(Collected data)
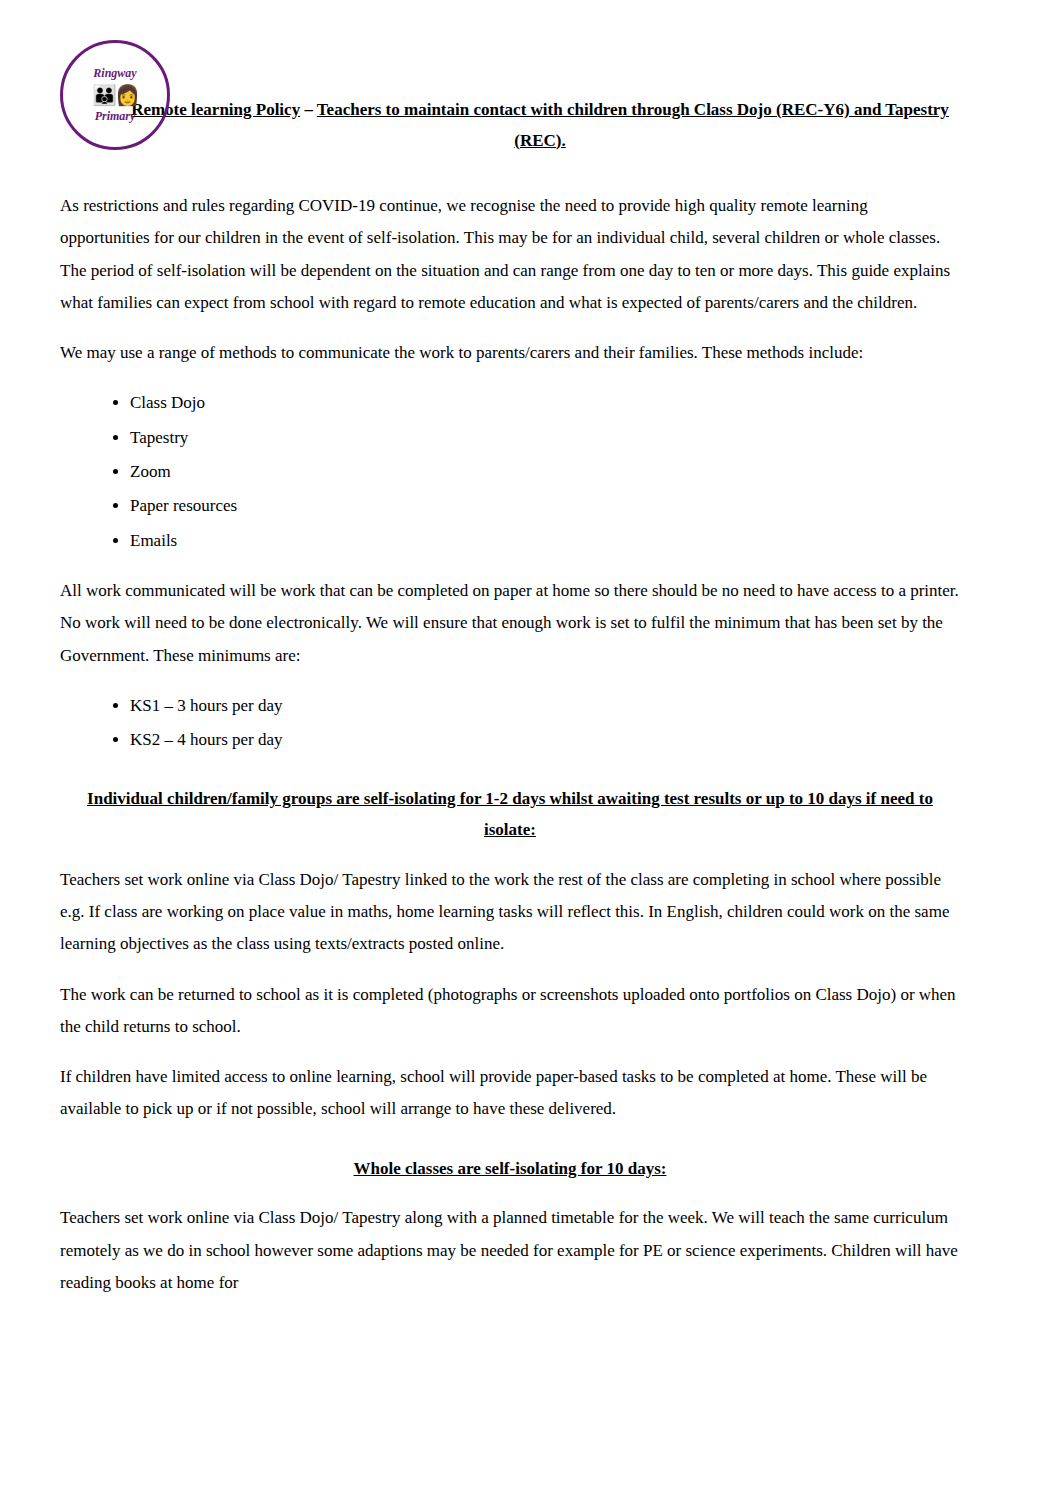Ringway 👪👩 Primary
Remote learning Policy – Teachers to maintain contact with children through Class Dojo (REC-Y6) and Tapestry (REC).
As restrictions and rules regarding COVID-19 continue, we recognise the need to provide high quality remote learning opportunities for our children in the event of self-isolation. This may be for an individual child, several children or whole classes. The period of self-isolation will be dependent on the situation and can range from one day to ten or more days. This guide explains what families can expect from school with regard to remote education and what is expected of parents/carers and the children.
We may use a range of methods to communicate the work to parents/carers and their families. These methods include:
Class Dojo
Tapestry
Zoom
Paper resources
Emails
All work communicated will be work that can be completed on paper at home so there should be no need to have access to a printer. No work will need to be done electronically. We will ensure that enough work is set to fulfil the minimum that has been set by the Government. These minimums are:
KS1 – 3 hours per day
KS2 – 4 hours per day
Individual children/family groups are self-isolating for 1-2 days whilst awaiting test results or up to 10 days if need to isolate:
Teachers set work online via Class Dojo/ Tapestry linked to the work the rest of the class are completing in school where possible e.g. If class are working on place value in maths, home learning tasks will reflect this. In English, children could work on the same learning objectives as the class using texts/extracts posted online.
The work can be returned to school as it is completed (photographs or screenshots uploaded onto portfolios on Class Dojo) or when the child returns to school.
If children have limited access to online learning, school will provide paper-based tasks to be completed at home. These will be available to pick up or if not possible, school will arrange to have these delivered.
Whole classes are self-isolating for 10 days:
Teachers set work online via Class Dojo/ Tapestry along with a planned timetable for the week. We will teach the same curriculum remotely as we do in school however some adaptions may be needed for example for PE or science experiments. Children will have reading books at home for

* * *

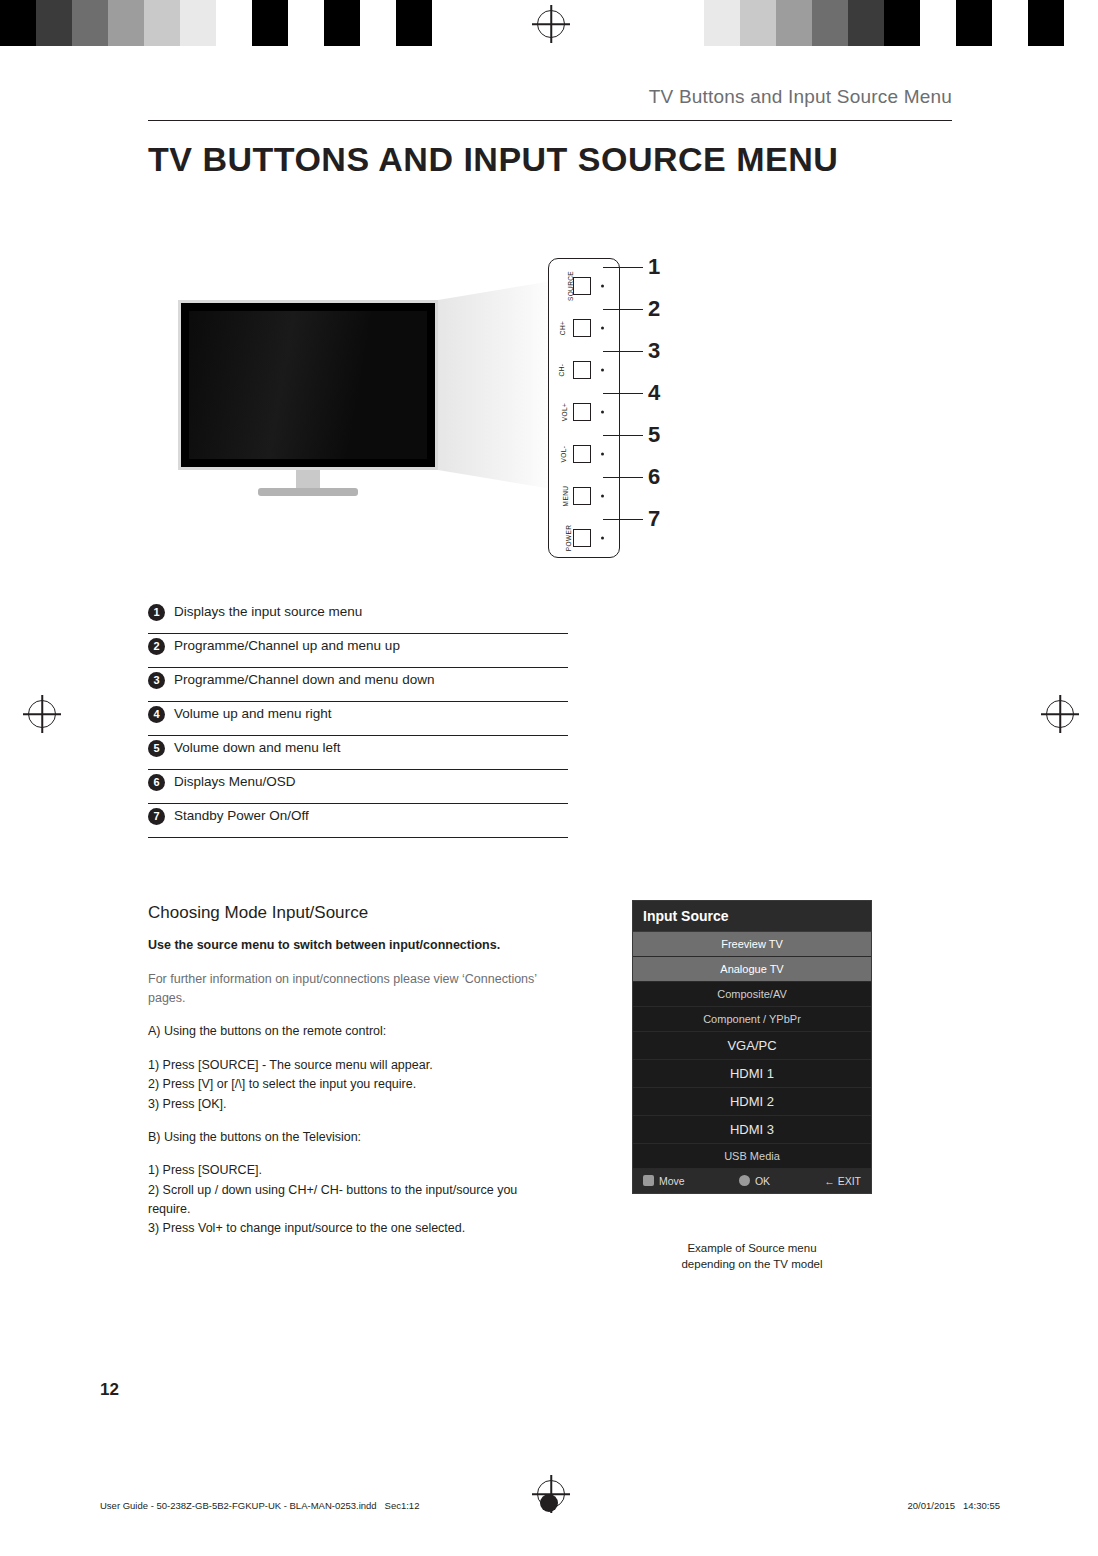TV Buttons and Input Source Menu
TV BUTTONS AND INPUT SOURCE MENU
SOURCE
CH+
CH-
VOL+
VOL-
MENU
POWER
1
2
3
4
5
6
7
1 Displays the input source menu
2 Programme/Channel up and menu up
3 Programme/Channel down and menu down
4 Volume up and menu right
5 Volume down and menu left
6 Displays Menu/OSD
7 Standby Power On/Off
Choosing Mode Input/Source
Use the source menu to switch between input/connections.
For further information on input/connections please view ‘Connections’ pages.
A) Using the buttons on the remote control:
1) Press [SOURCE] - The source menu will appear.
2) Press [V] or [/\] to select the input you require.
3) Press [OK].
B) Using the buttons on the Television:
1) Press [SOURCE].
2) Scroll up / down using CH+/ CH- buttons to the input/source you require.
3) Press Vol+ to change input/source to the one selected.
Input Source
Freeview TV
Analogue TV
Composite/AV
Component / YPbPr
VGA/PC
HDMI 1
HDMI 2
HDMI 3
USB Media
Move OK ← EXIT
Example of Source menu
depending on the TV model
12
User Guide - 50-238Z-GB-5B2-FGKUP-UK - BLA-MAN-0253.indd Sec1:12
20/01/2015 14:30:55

- To do: Show every line above where "learning" is found.

- Response to this task:
Remote learning Policy – Teachers to maintain contact with children through Class Dojo (REC-Y6) and Tapestry (REC).
As restrictions and rules regarding COVID-19 continue, we recognise the need to provide high quality remote learning opportunities for our children in the event of self-isolation. This may be for an individual child, several children or whole classes. The period of self-isolation will be dependent on the situation and can range from one day to ten or more days. This guide explains what families can expect from school with regard to remote education and what is expected of parents/carers and the children.
Teachers set work online via Class Dojo/ Tapestry linked to the work the rest of the class are completing in school where possible e.g. If class are working on place value in maths, home learning tasks will reflect this. In English, children could work on the same learning objectives as the class using texts/extracts posted online.
If children have limited access to online learning, school will provide paper-based tasks to be completed at home. These will be available to pick up or if not possible, school will arrange to have these delivered.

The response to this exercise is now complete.